Você tem medo do que ? (Maria Mal-Amada)
Crônica extraída do livro Maria Mal-Amada
de Lorena de Macedo
Tenho medo dos estalidos noturnos. Barulhinhos irritantes que aparecem convenientemente quando apago a luz do quarto para dormir. A impressão que dá é que assim que a luz se apaga e eu deito na cama os outros seres que habitam meu quarto saem de seus cantinhos para passear pelo chão. Pensei em escrever aposentos ao invés de quarto, mas tenho o costume de vincular o termo à idéia de donzela. Não sou nenhuma donzela e meu quarto não está na torre mais alta de um castelo inacessível, então esqueci do aposento.
Às vezes tenho medo de amar. Por mais que eu queira ser amada e reclame constantemente da minha patética solidão, é dificílimo lidar com o fato de que podemos perder quem mais amamos. Na verdade, há menos que eu morra antes de todos os meus amores, ainda vou sofrer muito. E não falo apenas de morte, mas de qualquer tipo de perda causada pela distância indesejada, ou desejada. Podemos estar bem perto, mas se não houver cumplicidade, ainda sim estaremos perdidos um do outro.
Tenho medo de não me tornar a pessoa que um dia desejei para mim mesma. Será que já sou tudo aquilo que tenho pra ser e não há mais espaço para nada? Prefiro acreditar que posso me reinventar sempre que quiser, evoluir e melhorar. Sua família espera muito de você? Você espera muito de si mesma? O medo de fracassar é tão grande quanto qualquer pavor causado por uma situação real.
Medo. Tenho medo de me tornar uma velhinha encurvada, gordinha e de cabelos bem curtos e raleados. Quero ser um exemplo de velhice saudável. Uma mulher atemporal. E por mais que eu lute contra minha vontade de ficar em casa nas noites de sábado, sei que vou acabar rodeada por livros, cachorros e caixas de sucrilhos.
Velhos comem sucrilhos? As pessoas vão passar por mim e apontar o dedo dizendo “Olha a velha doida que mora na minha rua! Ela tem 10 cachorros e 3 três tipos diferentes de peruca.
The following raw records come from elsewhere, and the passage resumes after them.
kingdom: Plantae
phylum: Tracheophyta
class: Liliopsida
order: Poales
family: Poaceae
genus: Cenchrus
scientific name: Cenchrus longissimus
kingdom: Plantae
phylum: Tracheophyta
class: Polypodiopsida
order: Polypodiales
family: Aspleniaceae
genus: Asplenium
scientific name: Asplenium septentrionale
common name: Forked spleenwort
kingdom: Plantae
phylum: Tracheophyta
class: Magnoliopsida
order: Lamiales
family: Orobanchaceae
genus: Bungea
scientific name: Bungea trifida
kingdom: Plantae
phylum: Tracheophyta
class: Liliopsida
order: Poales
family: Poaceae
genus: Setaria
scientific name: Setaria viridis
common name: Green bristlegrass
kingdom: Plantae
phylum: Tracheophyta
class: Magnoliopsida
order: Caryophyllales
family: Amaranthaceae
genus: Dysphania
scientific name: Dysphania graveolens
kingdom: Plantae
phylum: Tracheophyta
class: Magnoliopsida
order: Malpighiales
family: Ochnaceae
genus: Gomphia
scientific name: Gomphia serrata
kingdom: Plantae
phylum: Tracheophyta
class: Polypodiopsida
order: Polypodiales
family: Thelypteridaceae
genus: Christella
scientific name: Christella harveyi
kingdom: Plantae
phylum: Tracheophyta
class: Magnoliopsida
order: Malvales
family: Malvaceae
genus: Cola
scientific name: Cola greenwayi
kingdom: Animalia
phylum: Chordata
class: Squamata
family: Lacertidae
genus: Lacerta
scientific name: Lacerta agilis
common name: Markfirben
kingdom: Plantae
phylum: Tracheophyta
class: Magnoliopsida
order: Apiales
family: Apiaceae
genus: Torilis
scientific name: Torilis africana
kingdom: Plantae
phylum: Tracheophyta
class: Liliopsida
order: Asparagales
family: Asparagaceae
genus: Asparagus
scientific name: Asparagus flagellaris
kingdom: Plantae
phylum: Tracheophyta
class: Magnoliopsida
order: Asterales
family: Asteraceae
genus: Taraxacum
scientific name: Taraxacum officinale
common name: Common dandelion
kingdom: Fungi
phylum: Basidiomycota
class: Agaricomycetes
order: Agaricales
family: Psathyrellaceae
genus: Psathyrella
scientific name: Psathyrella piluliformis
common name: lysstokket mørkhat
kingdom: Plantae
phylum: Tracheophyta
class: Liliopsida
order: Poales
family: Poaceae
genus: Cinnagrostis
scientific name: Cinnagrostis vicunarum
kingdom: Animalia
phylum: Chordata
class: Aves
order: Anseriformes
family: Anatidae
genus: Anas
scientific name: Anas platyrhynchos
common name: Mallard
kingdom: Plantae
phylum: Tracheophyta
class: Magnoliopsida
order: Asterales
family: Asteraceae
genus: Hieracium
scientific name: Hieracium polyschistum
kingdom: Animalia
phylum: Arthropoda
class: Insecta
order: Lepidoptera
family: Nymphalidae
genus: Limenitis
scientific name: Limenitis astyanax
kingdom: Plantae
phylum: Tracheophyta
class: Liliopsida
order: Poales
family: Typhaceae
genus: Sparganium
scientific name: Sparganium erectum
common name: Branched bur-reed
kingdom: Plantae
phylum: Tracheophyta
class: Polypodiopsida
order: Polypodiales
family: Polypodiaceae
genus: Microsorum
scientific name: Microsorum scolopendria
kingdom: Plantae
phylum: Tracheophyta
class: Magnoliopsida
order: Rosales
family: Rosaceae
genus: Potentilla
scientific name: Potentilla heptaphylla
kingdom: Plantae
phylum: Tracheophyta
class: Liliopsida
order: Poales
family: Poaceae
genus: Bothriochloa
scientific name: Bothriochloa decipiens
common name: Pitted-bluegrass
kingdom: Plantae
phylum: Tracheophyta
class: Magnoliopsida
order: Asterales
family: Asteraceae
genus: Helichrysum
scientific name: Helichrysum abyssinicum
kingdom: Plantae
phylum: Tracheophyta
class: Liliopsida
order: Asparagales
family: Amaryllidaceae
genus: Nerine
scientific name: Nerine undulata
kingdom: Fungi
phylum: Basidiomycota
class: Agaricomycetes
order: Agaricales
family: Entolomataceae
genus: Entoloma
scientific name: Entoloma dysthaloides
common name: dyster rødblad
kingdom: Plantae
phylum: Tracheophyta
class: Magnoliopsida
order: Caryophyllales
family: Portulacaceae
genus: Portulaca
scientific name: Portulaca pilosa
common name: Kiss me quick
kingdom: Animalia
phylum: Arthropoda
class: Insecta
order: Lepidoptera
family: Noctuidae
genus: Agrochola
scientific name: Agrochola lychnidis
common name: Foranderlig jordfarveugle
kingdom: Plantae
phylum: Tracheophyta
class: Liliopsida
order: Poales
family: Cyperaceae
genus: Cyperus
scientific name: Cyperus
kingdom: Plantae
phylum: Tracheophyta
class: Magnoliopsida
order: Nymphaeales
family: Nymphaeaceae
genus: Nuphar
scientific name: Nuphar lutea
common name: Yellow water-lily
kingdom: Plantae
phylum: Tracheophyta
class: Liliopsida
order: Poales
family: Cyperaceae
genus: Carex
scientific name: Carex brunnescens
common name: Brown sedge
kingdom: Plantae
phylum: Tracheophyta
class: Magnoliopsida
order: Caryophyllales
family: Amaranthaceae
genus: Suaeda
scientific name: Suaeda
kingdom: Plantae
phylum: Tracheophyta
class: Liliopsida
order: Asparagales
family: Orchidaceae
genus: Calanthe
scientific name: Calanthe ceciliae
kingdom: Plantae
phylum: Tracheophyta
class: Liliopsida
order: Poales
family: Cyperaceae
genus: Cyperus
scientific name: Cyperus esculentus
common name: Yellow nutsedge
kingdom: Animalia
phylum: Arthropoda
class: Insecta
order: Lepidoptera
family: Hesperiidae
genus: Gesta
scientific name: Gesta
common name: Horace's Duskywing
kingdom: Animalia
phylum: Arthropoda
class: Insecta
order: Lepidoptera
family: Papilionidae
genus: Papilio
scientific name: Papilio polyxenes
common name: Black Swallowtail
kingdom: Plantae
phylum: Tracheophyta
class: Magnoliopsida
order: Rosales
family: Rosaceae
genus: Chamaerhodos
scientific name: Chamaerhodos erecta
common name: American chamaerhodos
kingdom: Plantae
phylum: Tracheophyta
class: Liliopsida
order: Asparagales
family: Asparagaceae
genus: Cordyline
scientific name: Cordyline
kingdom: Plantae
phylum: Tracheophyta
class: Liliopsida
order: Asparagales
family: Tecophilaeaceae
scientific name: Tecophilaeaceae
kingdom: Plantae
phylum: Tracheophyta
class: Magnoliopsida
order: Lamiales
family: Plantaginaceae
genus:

Às vezes ela varre a calçada só de camisola”.
É saudável sentir um pouquinho de medo diante de certas situações. Afinal de contas, é o medo de ser presa que me impede de socar certos sapos disfarçados de príncipes que resolvem armar a barraca no meu terreno de vez em quando. Posso ser processada por lesão corporal porque os socos seriam muitos, talvez até alguns chutes e pauladas pra compensar a perda de tempo.
Você tem medo de sentir? Eu tenho. Tenho pavor de sentir aquela saudade doída e indecente que se instala em todos os poros da pele, em cada curva do corpo, em todas as viradas, cruzamentos e paradas da vida.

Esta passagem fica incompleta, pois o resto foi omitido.